>>718059403
kinda, what lobby colour rank do you have in what games?
a lot of oki is much weaker than people that don't understand it think it is, but some of it isn't and the correct answer is mostly just "don't get in that situation"
5/10 noob complaints are about the first bunch, people that don't understand their options on defence or their opponents options on offence get counterhit and go "there was nothing I could do!" when all they really had to do was block a bit and use some FD/IB and jump out, just standard arcsys defence that lets a good player escape almost 100% of the time, because the people doing it aren't really doing good pressure they're just autopiloting on block and the people that are newer than them can't tell the difference. If you're just mad about super basic oki shit then yeah, learn some more and you'll probably get over it.
Some shit you have to actually have a specific answer to, do some labbing or watch high level players deal with it and there's still going to be an element of guessing or RPS. Basic pressure done by a competent player turns into this once they stop autopiloting, and there's various strong-but-flawed or safe-but-weak setups in varying degrees of strength and interactivity, but the defence mechanics give you a very solid shot at beating them well greater than 50% of the time if you use them well, but you are just going to get hit sometimes and some people will always hate that, and these people will never like fighting games.

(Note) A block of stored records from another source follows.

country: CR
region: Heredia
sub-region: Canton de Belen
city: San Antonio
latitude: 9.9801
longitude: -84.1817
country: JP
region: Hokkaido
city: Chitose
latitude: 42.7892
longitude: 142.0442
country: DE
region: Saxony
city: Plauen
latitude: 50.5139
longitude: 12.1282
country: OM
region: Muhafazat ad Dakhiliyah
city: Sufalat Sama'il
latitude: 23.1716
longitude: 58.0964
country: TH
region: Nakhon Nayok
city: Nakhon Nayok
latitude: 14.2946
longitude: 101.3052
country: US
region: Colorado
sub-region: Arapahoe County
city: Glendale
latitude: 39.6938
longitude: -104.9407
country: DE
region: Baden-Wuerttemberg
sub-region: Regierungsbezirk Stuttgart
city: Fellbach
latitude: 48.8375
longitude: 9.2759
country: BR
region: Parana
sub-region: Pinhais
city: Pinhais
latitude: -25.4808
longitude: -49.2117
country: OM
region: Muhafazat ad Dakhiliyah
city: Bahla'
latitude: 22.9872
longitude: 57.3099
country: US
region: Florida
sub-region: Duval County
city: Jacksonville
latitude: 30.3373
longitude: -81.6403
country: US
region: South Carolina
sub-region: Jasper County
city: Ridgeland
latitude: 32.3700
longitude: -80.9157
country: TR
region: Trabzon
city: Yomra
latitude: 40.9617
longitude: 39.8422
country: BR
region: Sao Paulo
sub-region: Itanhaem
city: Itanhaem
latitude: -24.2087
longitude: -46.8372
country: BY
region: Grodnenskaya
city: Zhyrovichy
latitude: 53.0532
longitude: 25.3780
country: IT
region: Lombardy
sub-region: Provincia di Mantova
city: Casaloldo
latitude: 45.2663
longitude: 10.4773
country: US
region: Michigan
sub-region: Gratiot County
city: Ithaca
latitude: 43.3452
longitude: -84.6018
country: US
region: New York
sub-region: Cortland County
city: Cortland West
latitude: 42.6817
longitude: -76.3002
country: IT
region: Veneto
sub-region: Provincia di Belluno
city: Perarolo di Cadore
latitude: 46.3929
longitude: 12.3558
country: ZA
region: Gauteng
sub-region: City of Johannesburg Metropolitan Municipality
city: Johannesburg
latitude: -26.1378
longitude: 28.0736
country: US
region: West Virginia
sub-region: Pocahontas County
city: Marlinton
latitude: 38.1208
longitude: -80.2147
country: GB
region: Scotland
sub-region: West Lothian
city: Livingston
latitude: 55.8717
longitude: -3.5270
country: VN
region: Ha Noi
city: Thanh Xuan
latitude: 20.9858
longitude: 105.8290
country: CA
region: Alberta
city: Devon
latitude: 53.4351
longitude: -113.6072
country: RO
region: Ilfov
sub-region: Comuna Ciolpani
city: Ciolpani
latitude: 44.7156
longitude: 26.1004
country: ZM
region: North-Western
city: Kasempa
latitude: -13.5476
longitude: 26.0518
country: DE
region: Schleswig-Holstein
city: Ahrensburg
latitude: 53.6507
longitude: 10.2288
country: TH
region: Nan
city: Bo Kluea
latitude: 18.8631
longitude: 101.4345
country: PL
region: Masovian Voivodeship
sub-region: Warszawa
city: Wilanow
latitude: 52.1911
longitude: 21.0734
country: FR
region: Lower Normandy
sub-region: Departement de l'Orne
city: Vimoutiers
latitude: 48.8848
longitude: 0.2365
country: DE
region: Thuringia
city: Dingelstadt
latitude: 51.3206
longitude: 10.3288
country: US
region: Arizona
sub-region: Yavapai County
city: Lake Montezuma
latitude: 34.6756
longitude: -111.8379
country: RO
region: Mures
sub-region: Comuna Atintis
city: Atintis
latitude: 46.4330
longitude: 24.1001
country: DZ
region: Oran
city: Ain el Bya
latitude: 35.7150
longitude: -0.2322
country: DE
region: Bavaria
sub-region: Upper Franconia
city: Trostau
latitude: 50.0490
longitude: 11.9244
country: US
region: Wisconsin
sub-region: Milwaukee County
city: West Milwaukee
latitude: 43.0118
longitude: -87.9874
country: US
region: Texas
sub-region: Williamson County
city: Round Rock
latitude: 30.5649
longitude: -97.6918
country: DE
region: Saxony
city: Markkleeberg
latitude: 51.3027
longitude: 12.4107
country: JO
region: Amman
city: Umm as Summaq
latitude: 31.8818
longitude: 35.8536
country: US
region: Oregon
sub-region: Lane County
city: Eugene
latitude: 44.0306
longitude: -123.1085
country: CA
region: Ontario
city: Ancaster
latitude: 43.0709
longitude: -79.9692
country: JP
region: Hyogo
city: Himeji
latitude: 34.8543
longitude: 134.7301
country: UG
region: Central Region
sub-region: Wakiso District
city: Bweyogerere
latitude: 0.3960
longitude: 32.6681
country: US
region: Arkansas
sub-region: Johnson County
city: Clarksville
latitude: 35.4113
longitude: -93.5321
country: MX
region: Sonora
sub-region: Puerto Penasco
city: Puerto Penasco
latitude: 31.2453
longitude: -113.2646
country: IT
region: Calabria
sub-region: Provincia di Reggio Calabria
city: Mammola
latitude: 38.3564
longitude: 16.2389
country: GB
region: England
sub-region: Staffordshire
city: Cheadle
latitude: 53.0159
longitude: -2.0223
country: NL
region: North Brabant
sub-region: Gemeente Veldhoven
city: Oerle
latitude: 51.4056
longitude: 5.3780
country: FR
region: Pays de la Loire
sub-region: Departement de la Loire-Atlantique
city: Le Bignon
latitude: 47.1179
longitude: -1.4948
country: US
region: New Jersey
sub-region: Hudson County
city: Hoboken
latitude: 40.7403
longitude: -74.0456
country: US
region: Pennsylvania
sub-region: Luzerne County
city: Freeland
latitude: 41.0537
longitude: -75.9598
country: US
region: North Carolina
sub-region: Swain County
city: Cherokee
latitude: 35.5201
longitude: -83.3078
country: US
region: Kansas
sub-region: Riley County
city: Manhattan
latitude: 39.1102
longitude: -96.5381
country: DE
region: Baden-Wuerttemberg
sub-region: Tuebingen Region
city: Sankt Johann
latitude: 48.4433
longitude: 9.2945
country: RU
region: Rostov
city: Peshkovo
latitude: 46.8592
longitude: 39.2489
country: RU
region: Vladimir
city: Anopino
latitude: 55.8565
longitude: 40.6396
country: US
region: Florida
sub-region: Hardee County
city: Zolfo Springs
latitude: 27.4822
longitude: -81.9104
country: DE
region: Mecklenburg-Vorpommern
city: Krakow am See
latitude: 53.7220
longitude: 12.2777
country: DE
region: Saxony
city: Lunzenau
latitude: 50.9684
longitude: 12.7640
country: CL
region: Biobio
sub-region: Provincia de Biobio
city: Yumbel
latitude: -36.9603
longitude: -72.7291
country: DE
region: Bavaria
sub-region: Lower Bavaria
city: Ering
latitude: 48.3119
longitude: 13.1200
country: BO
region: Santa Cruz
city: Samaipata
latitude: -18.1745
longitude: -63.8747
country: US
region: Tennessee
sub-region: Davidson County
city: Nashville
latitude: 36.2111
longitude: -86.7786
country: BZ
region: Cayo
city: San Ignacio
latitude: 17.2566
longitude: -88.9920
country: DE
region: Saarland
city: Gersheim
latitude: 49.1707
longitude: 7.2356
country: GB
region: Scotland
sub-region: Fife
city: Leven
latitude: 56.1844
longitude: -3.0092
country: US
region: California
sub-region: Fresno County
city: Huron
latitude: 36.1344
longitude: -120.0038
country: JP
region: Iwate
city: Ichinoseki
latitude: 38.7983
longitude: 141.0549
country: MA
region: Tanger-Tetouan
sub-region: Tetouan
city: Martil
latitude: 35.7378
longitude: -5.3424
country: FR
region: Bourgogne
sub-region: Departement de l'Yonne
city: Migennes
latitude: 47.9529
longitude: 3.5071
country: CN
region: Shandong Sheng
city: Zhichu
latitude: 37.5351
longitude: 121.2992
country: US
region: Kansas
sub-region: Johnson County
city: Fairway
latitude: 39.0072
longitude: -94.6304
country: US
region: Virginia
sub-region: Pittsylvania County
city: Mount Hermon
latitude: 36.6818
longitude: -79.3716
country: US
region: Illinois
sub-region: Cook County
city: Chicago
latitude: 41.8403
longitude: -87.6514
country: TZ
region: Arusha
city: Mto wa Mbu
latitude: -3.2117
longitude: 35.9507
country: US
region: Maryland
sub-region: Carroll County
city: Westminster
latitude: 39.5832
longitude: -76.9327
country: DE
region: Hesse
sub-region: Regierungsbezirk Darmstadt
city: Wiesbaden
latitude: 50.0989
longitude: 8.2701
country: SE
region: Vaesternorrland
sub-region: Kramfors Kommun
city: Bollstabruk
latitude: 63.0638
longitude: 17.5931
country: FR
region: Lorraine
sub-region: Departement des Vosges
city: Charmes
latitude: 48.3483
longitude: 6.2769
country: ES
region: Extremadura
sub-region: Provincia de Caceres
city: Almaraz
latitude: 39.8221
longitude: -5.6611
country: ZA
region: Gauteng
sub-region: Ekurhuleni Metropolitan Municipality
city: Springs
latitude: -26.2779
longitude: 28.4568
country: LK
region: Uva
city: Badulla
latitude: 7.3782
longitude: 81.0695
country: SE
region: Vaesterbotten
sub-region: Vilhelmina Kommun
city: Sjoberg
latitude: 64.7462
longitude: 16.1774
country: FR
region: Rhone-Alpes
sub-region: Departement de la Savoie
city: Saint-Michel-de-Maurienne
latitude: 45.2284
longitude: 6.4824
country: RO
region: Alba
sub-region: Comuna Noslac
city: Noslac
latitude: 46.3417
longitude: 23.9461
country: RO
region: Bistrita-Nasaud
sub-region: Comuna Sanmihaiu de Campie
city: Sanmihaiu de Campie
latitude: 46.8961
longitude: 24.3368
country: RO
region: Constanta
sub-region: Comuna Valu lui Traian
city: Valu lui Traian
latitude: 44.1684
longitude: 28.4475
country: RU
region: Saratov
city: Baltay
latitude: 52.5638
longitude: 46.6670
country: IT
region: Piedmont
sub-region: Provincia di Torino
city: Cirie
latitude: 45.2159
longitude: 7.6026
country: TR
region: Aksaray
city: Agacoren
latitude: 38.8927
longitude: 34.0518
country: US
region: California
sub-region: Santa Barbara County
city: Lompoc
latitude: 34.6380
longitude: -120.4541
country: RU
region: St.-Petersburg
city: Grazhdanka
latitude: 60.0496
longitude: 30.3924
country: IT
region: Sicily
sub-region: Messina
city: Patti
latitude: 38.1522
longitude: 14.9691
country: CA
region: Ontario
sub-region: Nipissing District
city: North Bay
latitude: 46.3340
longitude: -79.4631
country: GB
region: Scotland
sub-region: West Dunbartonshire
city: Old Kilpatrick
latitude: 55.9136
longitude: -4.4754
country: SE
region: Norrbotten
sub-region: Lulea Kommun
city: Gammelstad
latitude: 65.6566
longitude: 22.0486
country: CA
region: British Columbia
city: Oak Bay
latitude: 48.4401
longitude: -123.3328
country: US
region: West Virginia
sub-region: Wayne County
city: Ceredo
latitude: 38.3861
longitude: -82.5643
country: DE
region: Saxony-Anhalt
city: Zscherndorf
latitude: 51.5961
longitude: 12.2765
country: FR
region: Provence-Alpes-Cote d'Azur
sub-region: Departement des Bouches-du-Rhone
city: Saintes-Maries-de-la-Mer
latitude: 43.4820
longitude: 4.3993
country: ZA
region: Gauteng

And there are fucked up safe-strong oki setups. They're less common than people think, though it depends on the character, most of what new players think is some looping unreactable uninteractable bullshit has a pretty simple answer they just don't know yet that swings the odds heavily in your favour, but sometimes you simply do have to pick one of two or three options at random and hope it works, that's why you have a Burst, and no one below a yellow lobby square is going to be doing them to you.